The mother-daughter duo described how sage is considered a physical and spiritual disinfectant; how buck berry is high in antioxidants; and pine nuts are a rich food that helped keep the people alive and strong during the harsh Great Basin winters.
Smokey passed around samples of the plants and demonstrated traditional tools, including hand-woven baskets and grinding stones, while Dewey pronounced their names in her native tongue. Students nibbled the red buck berries from a branch, felt pine pitch between their fingers and tested an elderberry branch as a clapper stick, with a sharp thwack against a hand or thigh.

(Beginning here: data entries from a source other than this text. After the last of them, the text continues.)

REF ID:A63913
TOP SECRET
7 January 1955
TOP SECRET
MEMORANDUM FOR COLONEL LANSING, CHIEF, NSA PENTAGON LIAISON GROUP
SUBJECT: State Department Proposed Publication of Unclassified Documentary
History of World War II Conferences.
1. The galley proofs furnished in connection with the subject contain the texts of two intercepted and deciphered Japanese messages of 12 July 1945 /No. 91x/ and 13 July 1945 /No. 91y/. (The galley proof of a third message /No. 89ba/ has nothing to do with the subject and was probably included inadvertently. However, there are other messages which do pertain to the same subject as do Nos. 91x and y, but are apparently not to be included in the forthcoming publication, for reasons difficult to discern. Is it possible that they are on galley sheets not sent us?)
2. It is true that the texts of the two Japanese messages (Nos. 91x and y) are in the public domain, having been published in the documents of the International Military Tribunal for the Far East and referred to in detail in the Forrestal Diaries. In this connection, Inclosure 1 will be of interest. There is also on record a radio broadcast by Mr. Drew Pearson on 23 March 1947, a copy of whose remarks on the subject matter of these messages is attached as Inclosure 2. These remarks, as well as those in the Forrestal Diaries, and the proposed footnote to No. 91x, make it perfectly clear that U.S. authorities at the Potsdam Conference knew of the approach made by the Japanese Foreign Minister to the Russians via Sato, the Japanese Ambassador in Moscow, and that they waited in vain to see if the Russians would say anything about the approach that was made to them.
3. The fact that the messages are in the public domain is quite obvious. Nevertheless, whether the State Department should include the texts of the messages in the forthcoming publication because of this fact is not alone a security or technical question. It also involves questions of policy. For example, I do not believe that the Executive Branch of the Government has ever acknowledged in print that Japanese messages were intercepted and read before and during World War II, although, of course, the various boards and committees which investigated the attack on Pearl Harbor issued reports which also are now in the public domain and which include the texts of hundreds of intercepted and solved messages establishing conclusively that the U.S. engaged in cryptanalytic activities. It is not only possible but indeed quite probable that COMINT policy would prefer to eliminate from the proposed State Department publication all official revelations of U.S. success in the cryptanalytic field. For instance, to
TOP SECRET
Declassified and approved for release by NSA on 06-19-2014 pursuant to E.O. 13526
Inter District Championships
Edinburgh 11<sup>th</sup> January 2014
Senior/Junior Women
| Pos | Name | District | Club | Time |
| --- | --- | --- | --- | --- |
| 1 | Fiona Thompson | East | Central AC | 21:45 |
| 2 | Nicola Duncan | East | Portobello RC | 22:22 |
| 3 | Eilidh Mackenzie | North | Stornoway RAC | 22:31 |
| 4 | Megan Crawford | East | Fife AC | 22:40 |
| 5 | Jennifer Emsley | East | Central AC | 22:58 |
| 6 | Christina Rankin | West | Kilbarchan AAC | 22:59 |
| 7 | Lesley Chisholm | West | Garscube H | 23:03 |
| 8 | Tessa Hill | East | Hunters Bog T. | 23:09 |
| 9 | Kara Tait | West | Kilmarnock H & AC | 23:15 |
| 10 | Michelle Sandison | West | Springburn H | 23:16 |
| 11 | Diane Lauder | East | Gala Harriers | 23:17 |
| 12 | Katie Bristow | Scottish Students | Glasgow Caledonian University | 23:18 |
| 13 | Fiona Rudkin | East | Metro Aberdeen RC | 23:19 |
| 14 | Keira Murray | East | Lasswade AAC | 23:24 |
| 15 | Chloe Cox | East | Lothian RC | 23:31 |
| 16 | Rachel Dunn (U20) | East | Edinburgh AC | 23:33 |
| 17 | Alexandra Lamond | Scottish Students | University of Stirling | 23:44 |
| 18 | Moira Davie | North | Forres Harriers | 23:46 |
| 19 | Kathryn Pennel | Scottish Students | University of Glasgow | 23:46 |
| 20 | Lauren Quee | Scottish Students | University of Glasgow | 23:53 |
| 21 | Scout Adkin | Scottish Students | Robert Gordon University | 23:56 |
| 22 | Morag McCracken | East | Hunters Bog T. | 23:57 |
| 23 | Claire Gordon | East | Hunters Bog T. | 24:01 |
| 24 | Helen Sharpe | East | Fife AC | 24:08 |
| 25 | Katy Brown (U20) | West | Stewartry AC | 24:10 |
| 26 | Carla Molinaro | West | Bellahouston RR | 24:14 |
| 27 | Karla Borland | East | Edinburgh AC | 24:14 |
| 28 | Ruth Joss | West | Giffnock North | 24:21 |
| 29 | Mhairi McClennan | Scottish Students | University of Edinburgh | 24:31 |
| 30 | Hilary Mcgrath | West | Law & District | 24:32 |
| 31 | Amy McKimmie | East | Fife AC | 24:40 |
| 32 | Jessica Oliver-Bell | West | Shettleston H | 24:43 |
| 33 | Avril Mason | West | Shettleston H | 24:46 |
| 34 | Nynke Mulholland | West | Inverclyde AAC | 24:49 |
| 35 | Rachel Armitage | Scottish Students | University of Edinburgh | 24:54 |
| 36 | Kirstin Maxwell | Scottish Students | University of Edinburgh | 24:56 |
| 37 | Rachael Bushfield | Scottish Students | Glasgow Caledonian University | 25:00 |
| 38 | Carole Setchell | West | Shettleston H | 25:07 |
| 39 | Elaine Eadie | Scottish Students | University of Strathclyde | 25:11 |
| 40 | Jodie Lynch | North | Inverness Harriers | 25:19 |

“Our food is our medicine. I just want you to know that we came after the plants,” Smokey said. “They were born already knowing what their job is.” “They listen to Creator. They know.”
Although the plants intrinsically know their purpose, she said, people do not always know, and the discovery process takes exploration. That’s why events such as the Barrick Tribal Summer Youth Career/Cultural Days can be helpful.
Charles Wadda-Martinez, visiting from the Shoshone tribe in Rigby, Idaho, said he had been considering joining the military after high school graduation but that the college fair the day before got him thinking about going to college in Idaho near his family.
He also reflected on the importance of cultural education, saying that it is “important because if we don’t learn the ways our people, they might die out.”
With the Nevada Indian Commission’s offices located on the Stewart Indian School campus, Stacey Montooth is reminded every day of the culture and lands she is working to preserve and the welfare of her people she is striving to improve.